## Assignment
Pull every line that holds the word "avec" from the entries.

Saved data entries:
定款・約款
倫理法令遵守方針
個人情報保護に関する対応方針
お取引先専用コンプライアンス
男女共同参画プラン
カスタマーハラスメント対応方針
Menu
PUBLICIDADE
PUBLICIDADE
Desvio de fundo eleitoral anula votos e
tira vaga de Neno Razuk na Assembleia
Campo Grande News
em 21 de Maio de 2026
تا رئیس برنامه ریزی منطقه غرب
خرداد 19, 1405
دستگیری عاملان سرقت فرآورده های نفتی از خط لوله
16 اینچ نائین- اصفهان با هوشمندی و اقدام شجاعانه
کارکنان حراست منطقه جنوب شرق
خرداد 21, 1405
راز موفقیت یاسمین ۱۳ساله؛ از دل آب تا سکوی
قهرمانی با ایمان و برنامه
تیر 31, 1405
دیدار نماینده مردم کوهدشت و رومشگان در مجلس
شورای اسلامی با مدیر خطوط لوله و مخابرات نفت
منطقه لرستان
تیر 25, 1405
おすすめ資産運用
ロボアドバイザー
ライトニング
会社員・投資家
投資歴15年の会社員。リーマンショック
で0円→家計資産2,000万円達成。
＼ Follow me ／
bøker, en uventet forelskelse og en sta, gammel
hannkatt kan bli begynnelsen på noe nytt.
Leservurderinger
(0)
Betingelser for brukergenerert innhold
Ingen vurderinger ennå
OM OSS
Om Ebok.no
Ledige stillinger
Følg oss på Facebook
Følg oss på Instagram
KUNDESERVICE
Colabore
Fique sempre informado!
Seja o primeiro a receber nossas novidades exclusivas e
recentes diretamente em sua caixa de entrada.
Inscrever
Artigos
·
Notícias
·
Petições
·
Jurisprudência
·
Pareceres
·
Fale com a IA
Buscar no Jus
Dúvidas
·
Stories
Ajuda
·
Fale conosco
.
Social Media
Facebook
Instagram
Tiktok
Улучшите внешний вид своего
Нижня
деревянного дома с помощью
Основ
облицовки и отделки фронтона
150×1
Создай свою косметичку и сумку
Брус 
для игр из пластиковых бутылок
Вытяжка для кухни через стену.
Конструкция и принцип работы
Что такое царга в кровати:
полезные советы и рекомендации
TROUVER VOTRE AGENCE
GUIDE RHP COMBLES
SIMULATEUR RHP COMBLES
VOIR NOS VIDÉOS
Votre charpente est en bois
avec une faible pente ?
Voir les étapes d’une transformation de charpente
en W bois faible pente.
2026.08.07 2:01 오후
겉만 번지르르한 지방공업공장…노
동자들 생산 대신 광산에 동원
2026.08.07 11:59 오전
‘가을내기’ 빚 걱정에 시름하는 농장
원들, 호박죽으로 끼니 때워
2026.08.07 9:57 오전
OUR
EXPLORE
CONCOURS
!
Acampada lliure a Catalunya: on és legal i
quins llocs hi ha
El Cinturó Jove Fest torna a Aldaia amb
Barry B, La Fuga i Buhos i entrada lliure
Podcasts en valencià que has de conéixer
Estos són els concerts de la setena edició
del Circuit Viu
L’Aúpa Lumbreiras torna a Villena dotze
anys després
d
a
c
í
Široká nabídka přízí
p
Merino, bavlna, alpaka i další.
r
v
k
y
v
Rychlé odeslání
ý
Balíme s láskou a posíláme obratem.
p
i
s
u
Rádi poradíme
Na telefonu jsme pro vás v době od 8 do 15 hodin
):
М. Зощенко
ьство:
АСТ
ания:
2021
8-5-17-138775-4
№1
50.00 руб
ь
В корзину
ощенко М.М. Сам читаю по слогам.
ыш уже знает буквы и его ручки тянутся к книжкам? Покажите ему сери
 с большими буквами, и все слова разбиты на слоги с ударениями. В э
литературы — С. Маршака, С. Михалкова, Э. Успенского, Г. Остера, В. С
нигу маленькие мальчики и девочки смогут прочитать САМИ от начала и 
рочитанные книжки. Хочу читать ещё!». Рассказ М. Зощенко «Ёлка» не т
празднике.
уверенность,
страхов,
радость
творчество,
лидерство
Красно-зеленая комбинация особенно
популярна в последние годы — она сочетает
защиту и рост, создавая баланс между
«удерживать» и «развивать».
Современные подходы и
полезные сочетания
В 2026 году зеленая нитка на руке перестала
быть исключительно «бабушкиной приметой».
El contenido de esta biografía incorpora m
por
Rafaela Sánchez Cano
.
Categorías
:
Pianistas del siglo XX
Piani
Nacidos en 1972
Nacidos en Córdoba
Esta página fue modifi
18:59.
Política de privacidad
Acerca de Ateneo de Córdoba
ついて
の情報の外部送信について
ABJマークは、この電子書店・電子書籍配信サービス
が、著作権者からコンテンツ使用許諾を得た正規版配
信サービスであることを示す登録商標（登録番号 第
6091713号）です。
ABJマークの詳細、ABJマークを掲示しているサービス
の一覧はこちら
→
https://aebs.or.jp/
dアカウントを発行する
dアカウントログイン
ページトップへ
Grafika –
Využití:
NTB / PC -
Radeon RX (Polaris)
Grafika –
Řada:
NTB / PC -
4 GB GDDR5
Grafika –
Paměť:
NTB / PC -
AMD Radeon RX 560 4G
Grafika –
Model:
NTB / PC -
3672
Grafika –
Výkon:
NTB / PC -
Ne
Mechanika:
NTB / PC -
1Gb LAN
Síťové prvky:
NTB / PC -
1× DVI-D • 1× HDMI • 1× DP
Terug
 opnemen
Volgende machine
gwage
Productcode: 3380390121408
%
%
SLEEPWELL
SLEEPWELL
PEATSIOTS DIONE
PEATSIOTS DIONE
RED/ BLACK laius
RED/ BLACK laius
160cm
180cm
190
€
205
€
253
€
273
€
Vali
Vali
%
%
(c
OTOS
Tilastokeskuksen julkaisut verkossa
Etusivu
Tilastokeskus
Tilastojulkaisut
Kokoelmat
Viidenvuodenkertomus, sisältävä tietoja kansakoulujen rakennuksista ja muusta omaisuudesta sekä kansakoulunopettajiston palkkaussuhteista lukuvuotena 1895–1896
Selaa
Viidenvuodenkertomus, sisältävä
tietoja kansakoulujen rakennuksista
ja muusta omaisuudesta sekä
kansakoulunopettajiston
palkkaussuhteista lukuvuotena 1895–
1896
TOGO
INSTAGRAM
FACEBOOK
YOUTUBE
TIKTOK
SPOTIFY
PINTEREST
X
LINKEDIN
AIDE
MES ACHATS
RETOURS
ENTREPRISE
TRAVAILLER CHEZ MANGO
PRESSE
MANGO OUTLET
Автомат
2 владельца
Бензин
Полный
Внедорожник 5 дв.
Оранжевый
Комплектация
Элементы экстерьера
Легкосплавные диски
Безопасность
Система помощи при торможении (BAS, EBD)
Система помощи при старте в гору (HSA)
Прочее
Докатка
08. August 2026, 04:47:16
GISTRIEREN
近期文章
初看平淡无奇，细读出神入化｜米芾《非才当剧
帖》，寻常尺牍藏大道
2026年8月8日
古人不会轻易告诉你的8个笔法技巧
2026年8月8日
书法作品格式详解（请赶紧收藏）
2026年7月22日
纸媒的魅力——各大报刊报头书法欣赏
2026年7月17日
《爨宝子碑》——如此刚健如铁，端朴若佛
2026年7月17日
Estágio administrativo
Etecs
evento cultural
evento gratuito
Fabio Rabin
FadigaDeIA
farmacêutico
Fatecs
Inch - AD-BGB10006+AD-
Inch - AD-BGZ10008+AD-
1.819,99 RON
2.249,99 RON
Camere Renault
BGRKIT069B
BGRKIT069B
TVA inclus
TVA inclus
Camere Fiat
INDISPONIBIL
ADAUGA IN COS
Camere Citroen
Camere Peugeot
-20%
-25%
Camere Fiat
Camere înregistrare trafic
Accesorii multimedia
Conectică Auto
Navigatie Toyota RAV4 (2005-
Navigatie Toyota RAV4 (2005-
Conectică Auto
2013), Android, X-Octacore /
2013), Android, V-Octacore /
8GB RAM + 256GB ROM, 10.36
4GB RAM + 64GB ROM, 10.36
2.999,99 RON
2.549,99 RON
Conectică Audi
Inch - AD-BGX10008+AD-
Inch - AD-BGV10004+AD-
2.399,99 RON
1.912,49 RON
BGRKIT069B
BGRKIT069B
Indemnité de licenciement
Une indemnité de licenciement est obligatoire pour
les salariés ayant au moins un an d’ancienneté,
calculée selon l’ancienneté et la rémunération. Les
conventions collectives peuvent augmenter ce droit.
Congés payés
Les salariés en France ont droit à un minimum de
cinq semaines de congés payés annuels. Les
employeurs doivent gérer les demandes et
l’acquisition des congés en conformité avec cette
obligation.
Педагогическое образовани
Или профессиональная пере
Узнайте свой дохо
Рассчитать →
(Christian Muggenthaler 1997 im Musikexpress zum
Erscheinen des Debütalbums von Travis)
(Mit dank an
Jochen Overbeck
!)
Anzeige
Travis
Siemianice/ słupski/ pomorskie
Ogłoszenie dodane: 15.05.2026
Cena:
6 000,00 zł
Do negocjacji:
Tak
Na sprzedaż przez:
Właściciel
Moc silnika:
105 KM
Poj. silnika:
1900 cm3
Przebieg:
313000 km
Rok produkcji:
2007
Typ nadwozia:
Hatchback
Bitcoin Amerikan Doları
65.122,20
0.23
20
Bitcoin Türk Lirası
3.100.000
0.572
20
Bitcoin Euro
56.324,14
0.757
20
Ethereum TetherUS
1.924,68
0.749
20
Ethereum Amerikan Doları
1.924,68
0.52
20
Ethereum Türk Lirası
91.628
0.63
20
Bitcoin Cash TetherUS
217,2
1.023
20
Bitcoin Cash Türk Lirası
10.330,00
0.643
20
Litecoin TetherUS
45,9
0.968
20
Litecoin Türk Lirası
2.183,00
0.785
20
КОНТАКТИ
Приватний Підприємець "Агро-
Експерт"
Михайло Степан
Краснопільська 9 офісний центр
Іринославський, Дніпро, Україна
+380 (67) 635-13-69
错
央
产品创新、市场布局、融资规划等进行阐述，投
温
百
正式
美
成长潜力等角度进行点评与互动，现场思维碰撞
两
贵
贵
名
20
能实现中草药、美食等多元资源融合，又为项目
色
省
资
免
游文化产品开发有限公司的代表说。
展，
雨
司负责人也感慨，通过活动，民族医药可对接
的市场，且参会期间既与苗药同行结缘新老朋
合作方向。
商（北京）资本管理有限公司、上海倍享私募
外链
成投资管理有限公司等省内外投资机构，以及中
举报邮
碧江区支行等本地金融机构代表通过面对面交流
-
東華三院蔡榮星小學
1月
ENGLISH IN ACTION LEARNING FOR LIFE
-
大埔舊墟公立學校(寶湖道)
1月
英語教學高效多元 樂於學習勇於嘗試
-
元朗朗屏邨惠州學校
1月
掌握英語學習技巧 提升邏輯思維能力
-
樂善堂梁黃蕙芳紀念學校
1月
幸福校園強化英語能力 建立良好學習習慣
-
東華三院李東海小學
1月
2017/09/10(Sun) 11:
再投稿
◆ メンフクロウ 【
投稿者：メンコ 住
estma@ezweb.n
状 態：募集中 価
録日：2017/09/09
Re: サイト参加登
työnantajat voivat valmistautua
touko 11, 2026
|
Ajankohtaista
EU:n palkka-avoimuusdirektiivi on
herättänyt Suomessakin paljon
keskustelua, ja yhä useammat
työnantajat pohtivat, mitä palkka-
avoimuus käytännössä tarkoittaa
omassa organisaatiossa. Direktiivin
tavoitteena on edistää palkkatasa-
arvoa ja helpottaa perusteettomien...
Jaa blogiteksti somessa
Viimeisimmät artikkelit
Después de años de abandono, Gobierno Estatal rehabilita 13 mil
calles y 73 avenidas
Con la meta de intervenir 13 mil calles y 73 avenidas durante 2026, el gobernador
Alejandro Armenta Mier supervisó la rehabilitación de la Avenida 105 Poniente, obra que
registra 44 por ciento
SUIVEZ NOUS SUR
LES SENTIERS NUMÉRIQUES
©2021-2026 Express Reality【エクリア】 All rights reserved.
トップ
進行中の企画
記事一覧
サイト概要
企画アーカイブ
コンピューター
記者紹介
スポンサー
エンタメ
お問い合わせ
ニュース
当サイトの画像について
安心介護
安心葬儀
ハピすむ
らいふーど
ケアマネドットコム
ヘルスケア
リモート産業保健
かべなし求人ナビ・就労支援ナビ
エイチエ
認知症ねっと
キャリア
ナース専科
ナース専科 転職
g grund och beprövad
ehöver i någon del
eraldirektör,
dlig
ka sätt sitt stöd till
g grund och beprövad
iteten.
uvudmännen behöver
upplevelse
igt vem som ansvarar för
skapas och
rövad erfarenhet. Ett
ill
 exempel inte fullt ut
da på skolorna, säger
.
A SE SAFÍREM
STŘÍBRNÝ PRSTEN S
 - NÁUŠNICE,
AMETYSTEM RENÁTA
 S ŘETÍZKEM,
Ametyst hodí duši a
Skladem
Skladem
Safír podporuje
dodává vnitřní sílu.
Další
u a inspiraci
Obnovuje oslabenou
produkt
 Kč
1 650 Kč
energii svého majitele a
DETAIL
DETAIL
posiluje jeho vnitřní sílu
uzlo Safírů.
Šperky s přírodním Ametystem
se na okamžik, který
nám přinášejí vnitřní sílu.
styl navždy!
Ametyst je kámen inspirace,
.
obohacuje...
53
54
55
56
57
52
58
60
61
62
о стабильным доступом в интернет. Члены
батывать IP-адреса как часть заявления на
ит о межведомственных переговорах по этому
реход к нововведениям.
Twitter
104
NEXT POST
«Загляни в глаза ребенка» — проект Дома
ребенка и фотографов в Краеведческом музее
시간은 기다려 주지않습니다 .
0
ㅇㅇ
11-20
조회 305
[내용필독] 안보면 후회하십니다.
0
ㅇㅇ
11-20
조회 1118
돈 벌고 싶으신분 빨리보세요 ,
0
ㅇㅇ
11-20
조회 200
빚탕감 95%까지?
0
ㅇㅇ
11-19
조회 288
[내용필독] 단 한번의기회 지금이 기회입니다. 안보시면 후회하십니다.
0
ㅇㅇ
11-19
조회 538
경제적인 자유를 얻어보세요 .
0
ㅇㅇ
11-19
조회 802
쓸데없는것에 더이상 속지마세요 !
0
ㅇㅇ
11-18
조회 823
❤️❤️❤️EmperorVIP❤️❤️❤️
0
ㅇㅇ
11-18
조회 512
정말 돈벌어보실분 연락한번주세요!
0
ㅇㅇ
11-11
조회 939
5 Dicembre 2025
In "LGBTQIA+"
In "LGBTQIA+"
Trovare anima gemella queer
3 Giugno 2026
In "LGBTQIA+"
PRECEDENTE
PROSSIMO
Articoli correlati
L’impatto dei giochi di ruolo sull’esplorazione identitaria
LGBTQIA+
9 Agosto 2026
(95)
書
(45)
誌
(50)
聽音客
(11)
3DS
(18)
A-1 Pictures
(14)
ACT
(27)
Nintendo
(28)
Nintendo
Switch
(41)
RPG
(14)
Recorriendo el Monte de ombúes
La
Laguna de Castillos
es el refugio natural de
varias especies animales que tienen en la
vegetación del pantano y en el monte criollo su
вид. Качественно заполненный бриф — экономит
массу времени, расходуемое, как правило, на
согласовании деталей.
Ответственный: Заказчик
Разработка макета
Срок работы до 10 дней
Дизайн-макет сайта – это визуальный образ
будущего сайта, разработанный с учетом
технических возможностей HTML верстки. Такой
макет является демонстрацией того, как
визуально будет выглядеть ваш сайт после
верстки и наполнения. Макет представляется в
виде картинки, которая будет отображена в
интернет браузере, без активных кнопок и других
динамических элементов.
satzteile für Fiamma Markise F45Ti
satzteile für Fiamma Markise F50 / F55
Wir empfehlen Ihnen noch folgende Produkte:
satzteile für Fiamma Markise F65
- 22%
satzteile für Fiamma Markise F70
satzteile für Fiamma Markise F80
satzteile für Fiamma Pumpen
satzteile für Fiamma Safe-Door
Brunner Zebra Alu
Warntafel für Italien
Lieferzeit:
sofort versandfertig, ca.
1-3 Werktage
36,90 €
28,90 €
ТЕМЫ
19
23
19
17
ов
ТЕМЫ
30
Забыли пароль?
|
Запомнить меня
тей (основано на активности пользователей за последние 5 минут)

## Result
avec une faible pente ?
l’acquisition des congés en conformité avec cette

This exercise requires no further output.